__Task statement__: Each line below with the word "TXBFLL" needs to be copied.
[Start of section]
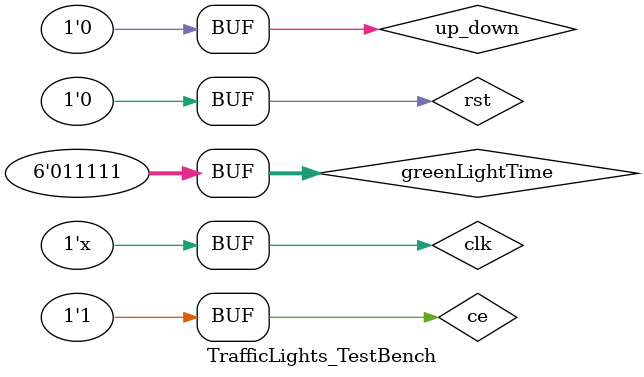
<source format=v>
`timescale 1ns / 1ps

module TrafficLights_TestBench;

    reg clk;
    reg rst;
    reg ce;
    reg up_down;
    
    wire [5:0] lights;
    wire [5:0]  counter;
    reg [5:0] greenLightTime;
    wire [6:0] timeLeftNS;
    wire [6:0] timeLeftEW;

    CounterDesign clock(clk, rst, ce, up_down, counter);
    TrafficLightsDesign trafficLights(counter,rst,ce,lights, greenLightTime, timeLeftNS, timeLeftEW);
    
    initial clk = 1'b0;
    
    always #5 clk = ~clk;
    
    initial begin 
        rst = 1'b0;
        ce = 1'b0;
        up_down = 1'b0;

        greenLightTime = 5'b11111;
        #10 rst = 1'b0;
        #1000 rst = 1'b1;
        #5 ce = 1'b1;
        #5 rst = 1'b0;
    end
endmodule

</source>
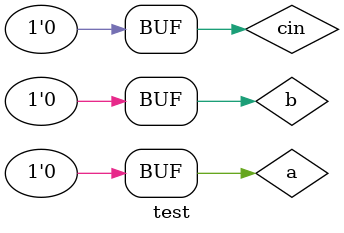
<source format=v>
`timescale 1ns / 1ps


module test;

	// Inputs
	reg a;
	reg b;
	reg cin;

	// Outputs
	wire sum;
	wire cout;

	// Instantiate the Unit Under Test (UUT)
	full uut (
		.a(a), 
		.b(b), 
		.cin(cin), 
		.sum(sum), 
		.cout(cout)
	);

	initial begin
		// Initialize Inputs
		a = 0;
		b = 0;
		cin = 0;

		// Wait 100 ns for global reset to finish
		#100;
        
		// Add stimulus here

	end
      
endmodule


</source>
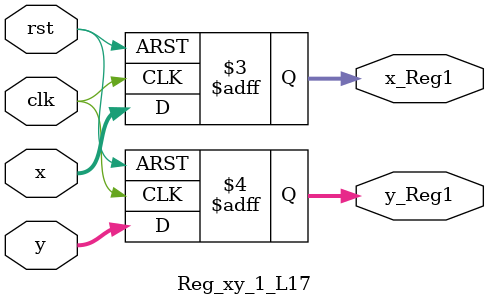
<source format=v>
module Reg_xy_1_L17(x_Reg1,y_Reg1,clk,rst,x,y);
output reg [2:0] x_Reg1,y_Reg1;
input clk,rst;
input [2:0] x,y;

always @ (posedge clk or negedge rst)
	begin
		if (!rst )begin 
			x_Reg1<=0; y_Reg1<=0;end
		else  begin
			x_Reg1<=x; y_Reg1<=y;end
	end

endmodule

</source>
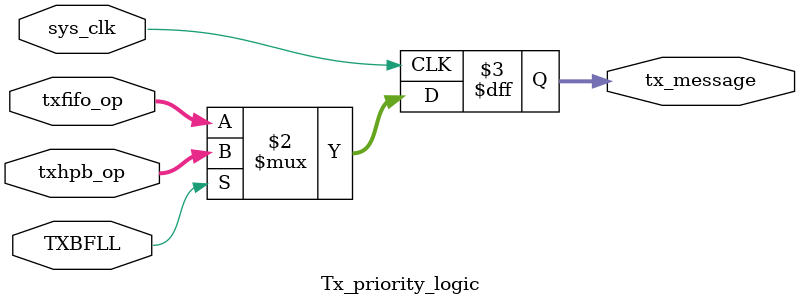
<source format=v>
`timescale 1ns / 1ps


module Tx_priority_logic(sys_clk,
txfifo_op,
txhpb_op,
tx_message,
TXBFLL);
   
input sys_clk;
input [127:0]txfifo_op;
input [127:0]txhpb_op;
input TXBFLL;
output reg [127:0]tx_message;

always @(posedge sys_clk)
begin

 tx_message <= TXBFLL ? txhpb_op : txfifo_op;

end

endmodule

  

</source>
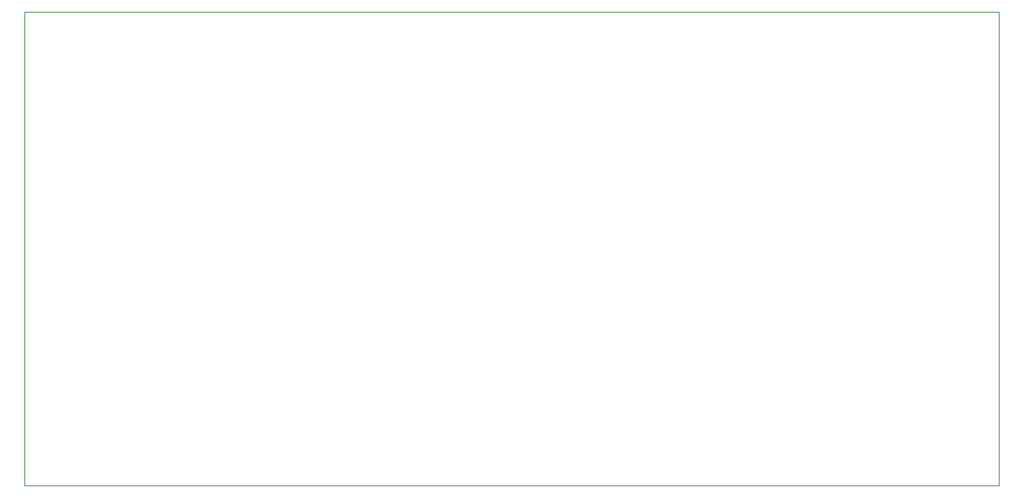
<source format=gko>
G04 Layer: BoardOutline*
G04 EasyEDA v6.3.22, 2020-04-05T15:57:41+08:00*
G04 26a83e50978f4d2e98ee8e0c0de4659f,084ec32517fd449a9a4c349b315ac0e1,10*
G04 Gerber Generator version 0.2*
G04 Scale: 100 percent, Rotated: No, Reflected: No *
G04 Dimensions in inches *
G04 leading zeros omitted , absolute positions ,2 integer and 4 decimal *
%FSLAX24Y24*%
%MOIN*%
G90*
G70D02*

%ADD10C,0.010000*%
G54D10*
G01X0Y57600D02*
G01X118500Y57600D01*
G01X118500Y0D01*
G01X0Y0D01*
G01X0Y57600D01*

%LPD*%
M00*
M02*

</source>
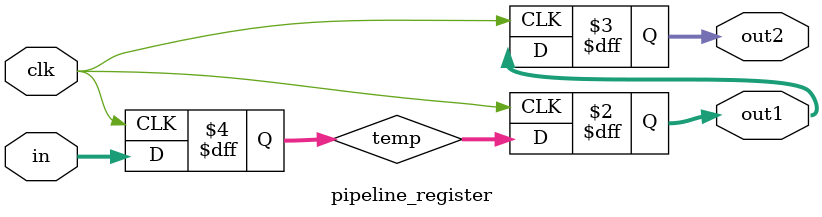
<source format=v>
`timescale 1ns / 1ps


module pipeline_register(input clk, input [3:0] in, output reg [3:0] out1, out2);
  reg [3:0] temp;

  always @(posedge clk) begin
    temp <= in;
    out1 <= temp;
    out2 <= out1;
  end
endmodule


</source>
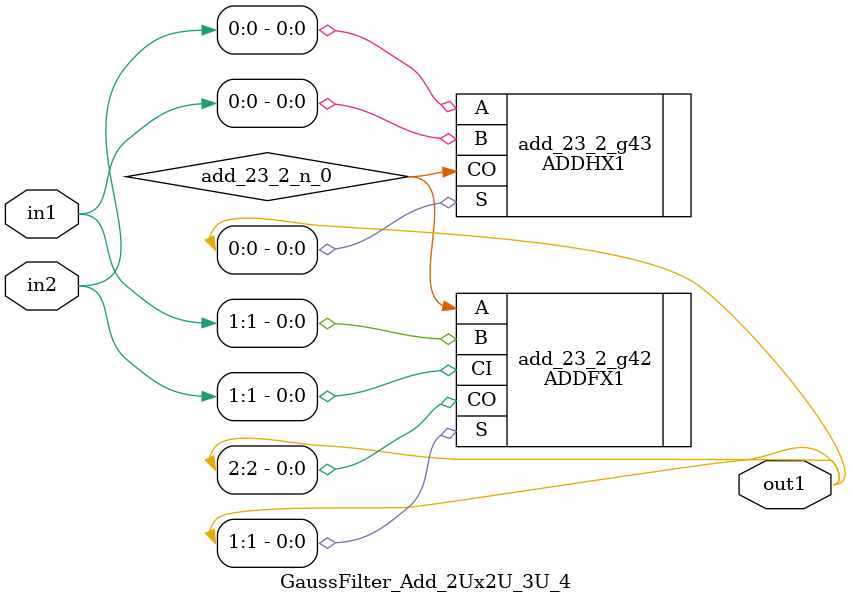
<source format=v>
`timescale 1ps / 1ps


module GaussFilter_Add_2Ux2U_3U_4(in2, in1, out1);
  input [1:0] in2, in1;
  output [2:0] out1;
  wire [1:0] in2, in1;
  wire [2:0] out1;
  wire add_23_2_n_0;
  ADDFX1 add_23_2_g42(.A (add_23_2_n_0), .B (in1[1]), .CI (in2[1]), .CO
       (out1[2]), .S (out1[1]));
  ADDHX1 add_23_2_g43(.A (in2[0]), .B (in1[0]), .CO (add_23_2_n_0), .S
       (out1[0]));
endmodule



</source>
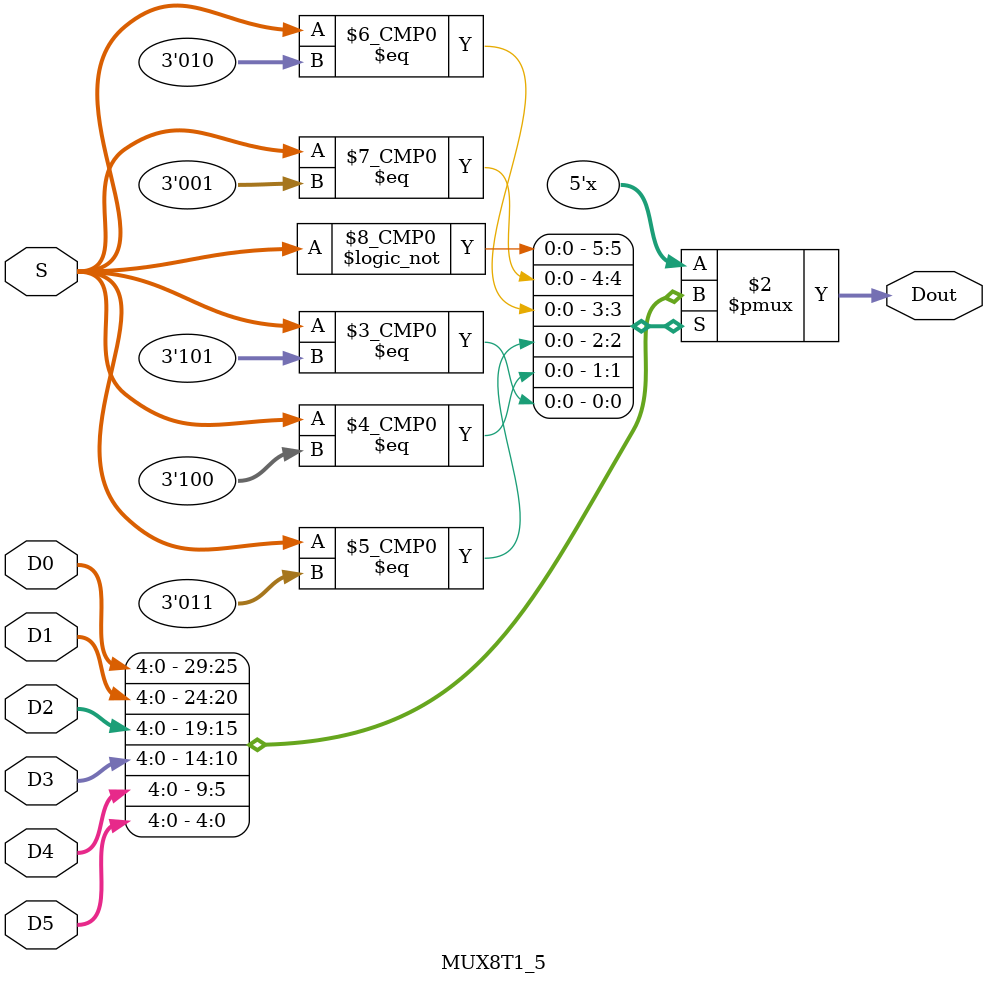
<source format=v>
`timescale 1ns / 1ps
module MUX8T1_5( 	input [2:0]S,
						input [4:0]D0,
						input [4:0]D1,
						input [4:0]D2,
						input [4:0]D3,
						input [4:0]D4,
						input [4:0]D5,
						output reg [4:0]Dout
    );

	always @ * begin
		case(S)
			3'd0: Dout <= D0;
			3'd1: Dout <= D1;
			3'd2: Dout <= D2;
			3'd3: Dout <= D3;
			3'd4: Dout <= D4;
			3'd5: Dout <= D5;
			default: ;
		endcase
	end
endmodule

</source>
[End of section]
__Solved problem__:
TXBFLL);
input TXBFLL;
 tx_message <= TXBFLL ? txhpb_op : txfifo_op;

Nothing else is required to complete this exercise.